— BRANO DA ESAMINARE —
Una alimentazione sottile
Una alimentazione sottile
Un’esperienza difficile da descrivere, quella del digiuno, che significa astenersi del tutto o parzialmente dal cibo per un periodo definito e con l’obiettivo di raggiungere un certo scopo. Si tratta di una pratica millenaria attuata in tempi ed epoche diverse nella storia dell’umanità e in diverse religioni, popoli e culture. I misteri che lo circondano non solo suscitano l’interesse degli scienziati, ma anche quello dei ricercatori in quanto si contrappongono alla concezione comune che l’assenza di cibo indebolisce il corpo.
Attualmente, molte ricerche identificano il digiuno come una tecnica di rinnovamento cellulare con il conseguente aumento dell’aspettativa di vita. Gli studi dello scienziato Yoshinori Ohsumi, premio Nobel per la Medicina nel 2016, indicano che il digiuno attiva un meccanismo di auto-difesa prodotto da tutte le cellule del corpo, caratterizzato da autofagia, ossia, un’auto-pulizia cellulare che garantisce loro una maggiore longevità. Tuttavia, il problema più immediato è quello di determinare qual è il momento ideale per metterlo in pratica perché, in caso di eccesso, gli effetti diventano negativi.

— ISTRUZIONI DI LAVORO —
1. Rispondi alle domande seguenti basandoti sul testo sul digiuno.
(a) Che cosa significa digiunare, secondo la definizione data all'inizio?
(b) In quale anno Yoshinori Ohsumi ha ricevuto il premio Nobel per la Medicina?
(c) Che cosa accade agli effetti del digiuno in caso di eccesso?
2. Fornisci la continuazione del testo sul digiuno a partire dalla sua ultima frase.
Le voci riportate dopo il testo sul digiuno non servono per lo svolgimento.

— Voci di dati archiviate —
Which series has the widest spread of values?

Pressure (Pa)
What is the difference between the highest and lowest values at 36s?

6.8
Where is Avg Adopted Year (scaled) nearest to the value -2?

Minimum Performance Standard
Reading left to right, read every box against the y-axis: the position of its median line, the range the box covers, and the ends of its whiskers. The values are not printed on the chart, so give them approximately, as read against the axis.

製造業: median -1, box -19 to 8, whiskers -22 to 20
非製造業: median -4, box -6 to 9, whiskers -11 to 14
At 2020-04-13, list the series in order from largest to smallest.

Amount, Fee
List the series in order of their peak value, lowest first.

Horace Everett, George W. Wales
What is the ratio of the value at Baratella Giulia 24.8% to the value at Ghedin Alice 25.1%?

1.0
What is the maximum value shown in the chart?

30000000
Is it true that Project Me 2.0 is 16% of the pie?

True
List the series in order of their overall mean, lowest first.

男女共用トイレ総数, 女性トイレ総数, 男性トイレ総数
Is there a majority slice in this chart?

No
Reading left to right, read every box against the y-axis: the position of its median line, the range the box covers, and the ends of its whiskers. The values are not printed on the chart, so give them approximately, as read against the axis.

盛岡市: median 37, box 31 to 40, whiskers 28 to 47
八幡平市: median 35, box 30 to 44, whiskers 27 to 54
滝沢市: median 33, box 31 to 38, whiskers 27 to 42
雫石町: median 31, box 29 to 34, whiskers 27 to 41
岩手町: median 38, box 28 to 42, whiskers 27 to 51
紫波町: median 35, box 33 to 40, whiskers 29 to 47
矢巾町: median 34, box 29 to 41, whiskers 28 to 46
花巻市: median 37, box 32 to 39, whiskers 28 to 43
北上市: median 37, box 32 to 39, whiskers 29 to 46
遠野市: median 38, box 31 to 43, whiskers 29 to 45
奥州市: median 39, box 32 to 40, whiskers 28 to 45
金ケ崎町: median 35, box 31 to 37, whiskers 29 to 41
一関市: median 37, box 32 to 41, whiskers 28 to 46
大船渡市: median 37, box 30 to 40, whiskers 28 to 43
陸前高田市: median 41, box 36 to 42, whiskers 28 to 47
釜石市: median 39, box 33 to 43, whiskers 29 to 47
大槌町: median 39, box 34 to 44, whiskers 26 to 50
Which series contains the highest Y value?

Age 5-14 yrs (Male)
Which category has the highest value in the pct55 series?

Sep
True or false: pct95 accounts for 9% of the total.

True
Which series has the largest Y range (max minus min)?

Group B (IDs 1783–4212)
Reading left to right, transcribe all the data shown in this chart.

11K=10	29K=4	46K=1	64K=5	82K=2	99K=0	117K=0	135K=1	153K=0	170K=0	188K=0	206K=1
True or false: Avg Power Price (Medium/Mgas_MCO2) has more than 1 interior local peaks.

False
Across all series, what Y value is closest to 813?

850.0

— RISPOSTE FORNITE —
1.
(a) Significa astenersi del tutto o parzialmente dal cibo per un periodo definito, con l'obiettivo di raggiungere un certo scopo.
(b) Nel 2016.
(c) Diventano negativi.

2.
Nella storia moderna, personaggi come il Mahatma Gandhi ottennero, con il digiuno, benefici significativi per la propria salute e la propria vitalità, fino a utilizzarlo come forma non violenta e passiva di manifestazione politica. Gandhi diceva: “Per me non c’è niente di più purificante e fortificante del digiuno”. Dopo il suo assassinio, a 77 anni, facendo l’autopsia, i medici legali scoprirono che il suo stato organico era compatibile con quello di un uomo di 33 anni.
In qualche modo, la pratica del digiuno è anche associata al concetto di rinnovamento mentale o spirituale. Spesso è legato al sentimento di fede e/o di ricerca di un collegamento e di una comprensione di qualcosa che è al di là del mondo fisico, materiale. La pratica esige e conduce alla disciplina, all’autocontrollo, alla concentrazione e alla fortezza, che spesso si affiancano all’esercizio della meditazione.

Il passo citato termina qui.